(Exercise material)

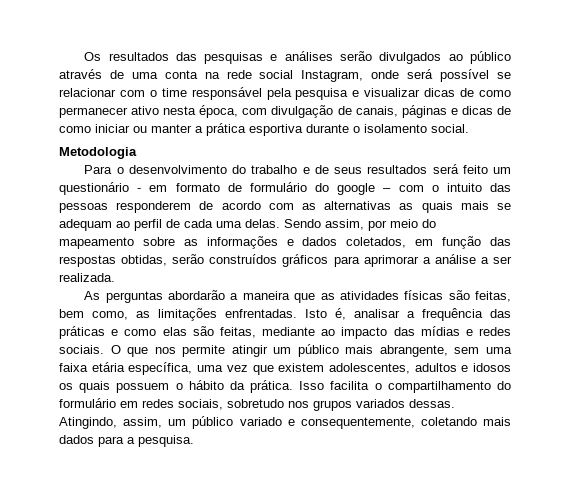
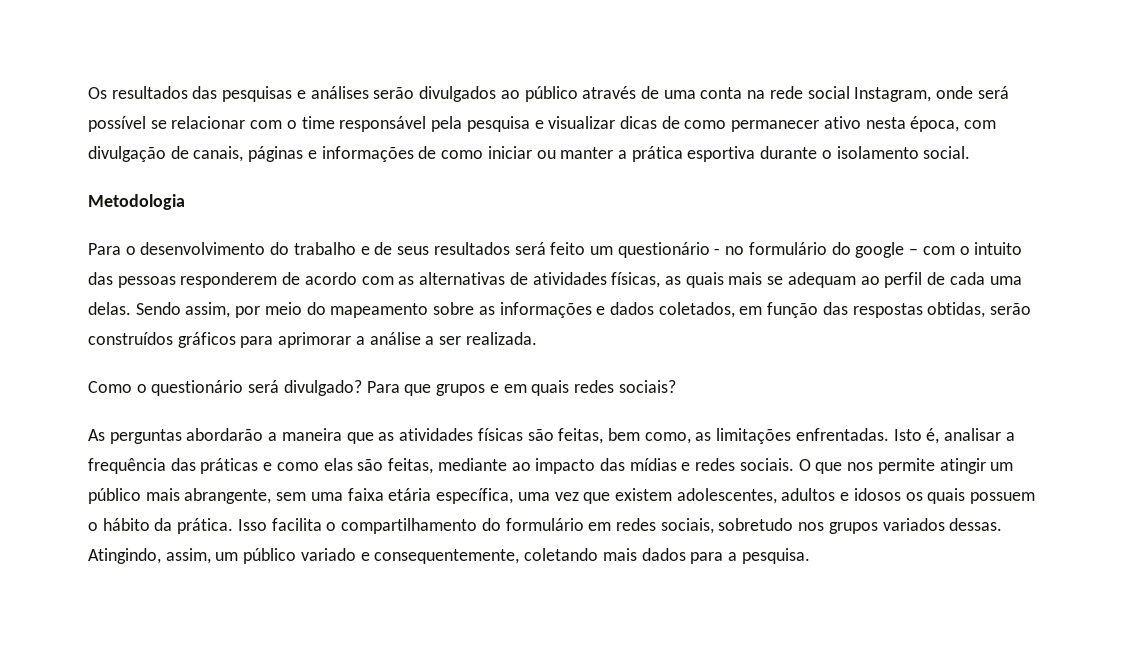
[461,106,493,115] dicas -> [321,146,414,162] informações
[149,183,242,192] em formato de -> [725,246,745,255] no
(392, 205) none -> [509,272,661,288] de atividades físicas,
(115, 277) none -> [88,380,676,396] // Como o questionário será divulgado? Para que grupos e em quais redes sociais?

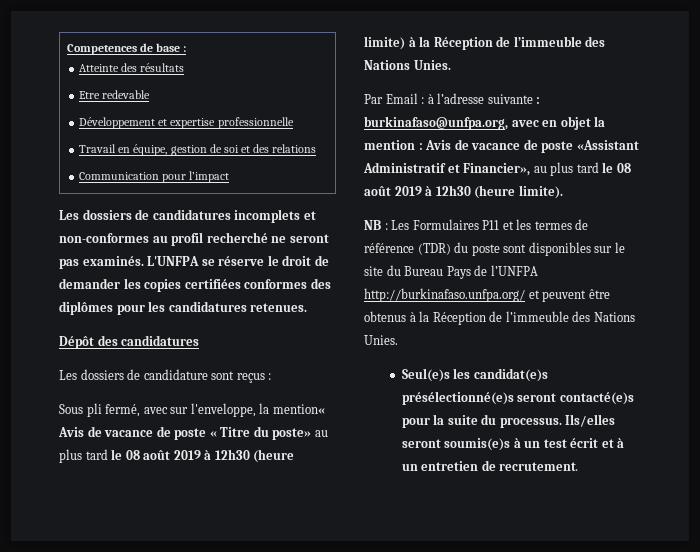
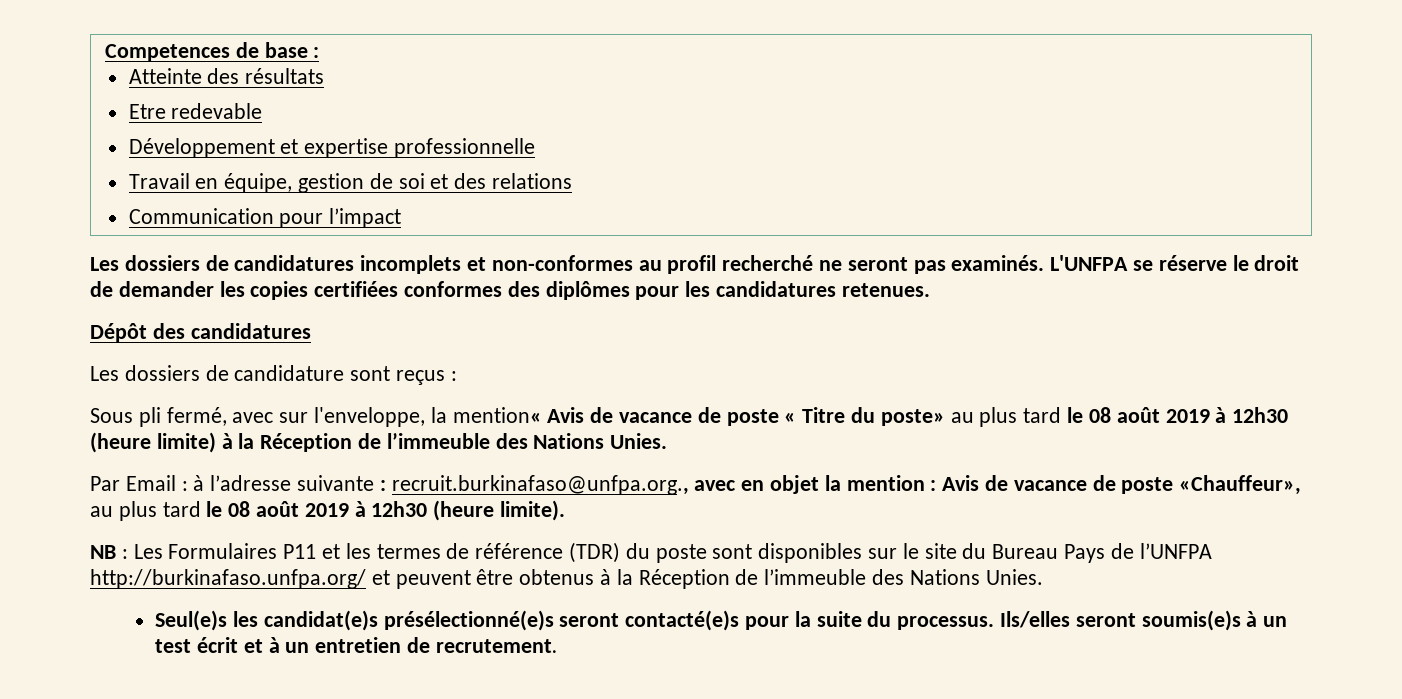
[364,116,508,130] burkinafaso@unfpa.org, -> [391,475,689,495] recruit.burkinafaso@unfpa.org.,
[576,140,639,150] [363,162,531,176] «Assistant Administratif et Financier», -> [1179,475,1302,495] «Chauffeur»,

(End Exercise material)
(Exercise material)

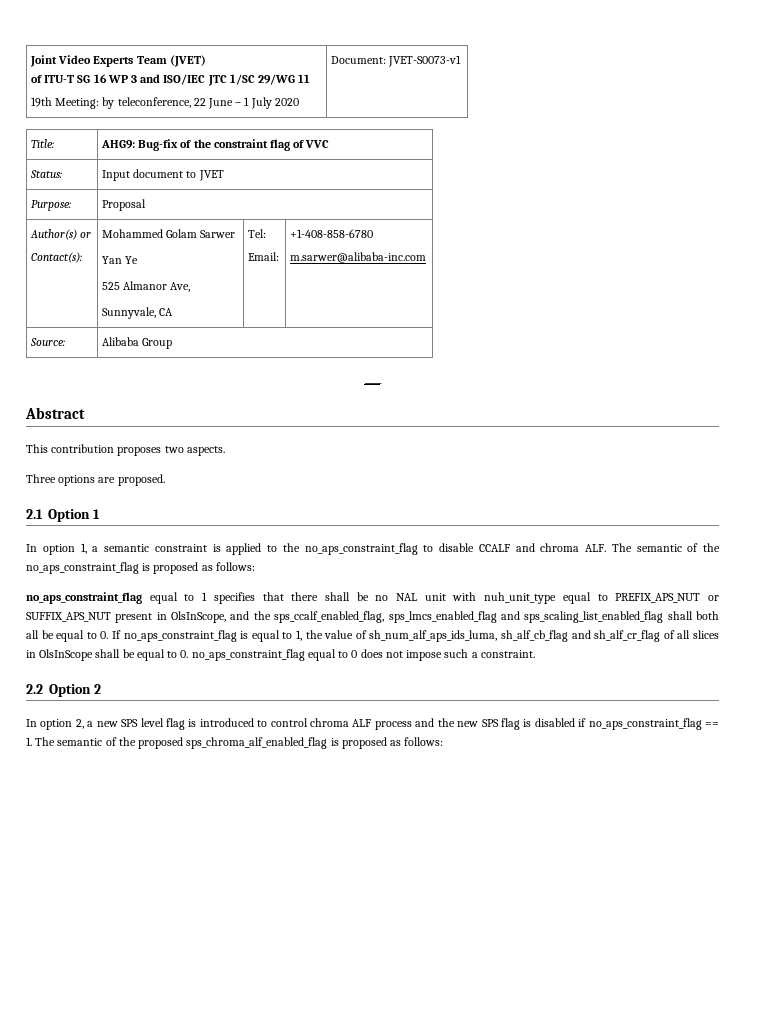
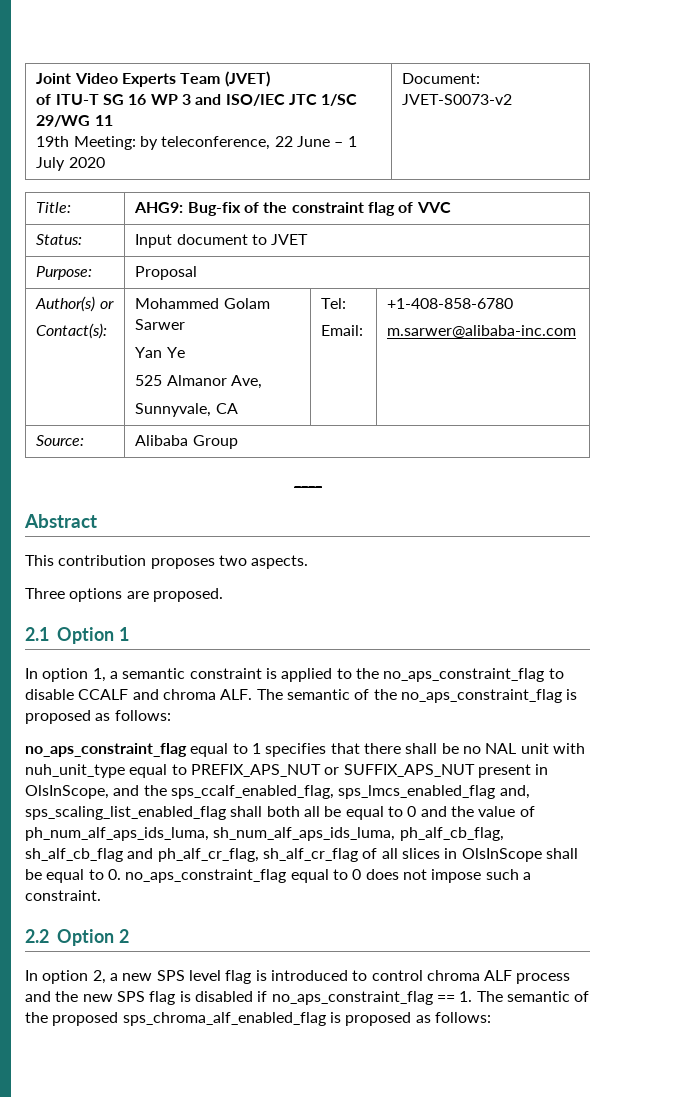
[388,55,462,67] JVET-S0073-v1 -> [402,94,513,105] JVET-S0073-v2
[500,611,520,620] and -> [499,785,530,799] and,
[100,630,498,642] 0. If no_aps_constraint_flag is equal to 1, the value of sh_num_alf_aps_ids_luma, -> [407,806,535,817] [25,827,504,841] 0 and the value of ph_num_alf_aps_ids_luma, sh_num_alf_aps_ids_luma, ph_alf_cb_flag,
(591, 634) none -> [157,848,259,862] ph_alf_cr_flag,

(End Exercise material)
(Exercise material)

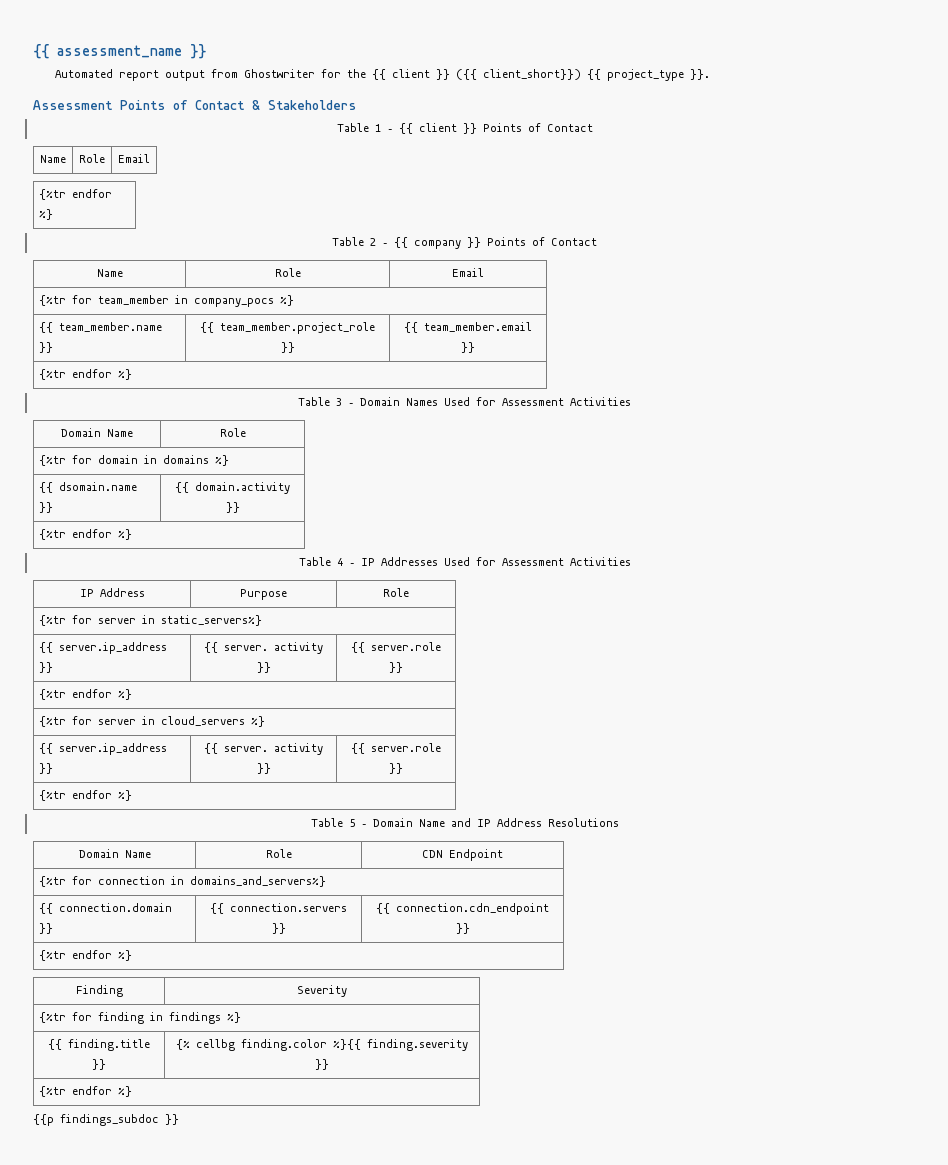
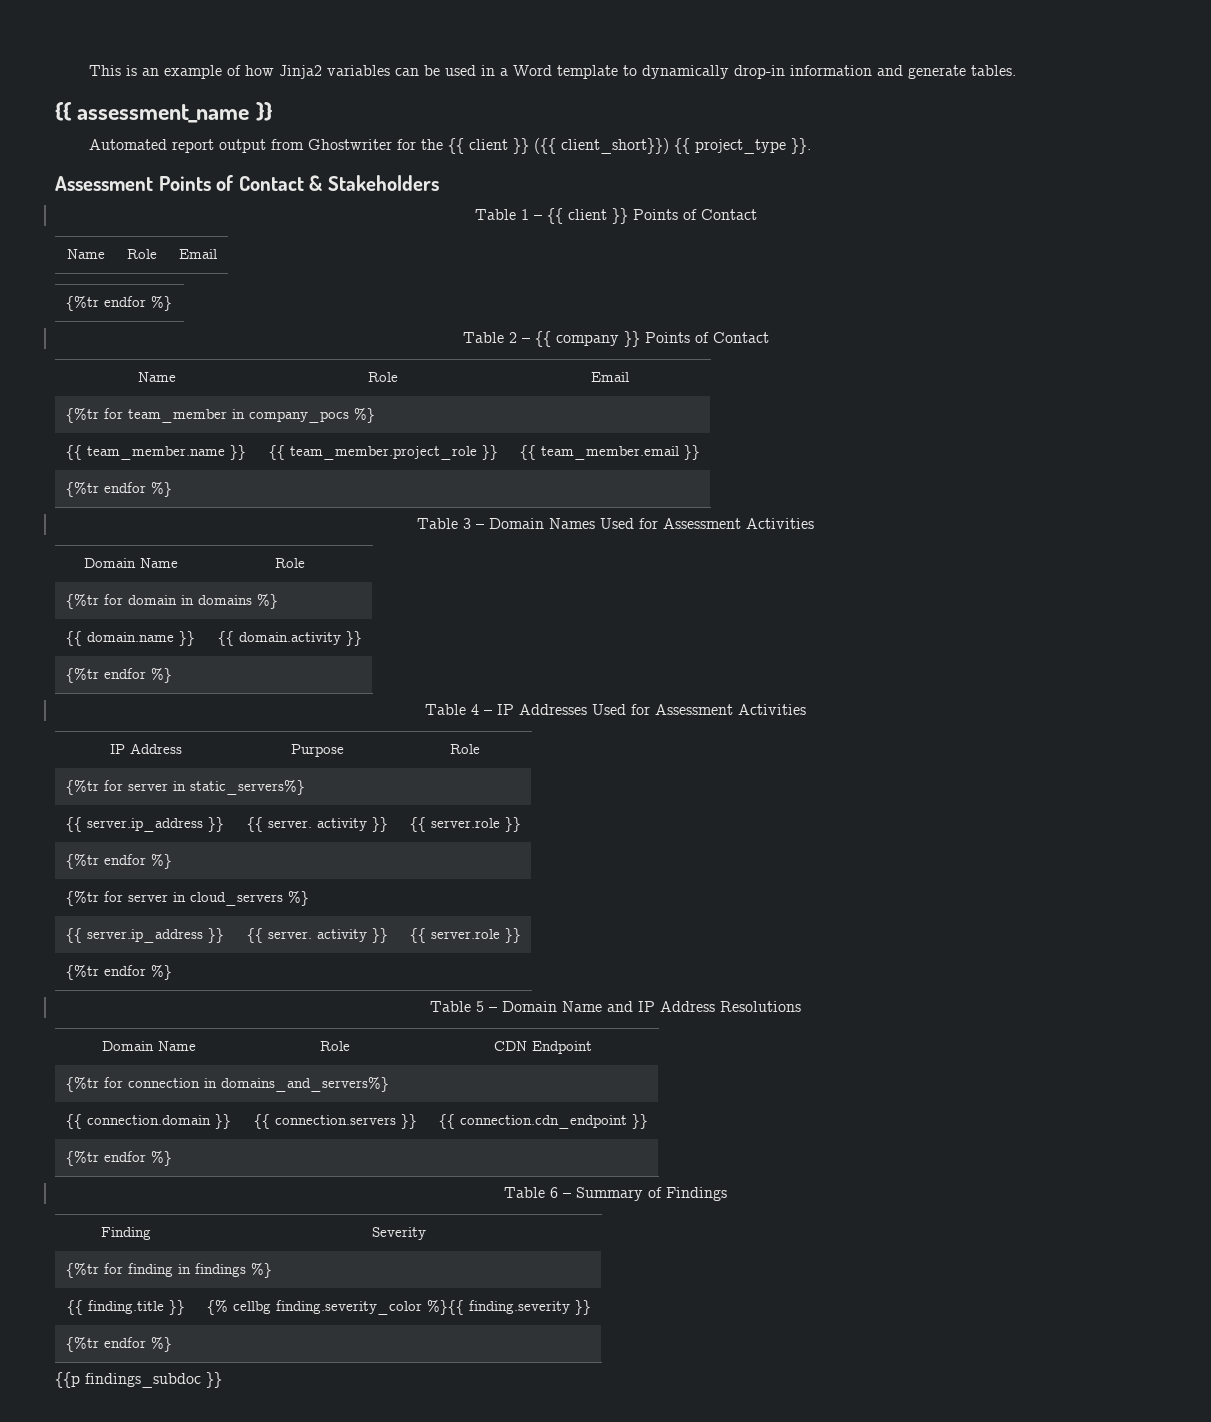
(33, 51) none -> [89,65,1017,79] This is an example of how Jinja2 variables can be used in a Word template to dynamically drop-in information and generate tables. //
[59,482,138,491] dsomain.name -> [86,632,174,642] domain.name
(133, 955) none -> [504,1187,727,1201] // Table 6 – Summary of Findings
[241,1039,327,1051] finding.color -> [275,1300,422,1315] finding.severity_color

(End Exercise material)

Activity ▸ Could you show every line of the listing that holds the string "none"?

Solution for this task ▸
(392, 205) none -> [509,272,661,288] de atividades físicas,
(115, 277) none -> [88,380,676,396] // Como o questionário será divulgado? Para que grupos e em quais redes sociais?
(591, 634) none -> [157,848,259,862] ph_alf_cr_flag,
(33, 51) none -> [89,65,1017,79] This is an example of how Jinja2 variables can be used in a Word template to dynamically drop-in information and generate tables. //
(133, 955) none -> [504,1187,727,1201] // Table 6 – Summary of Findings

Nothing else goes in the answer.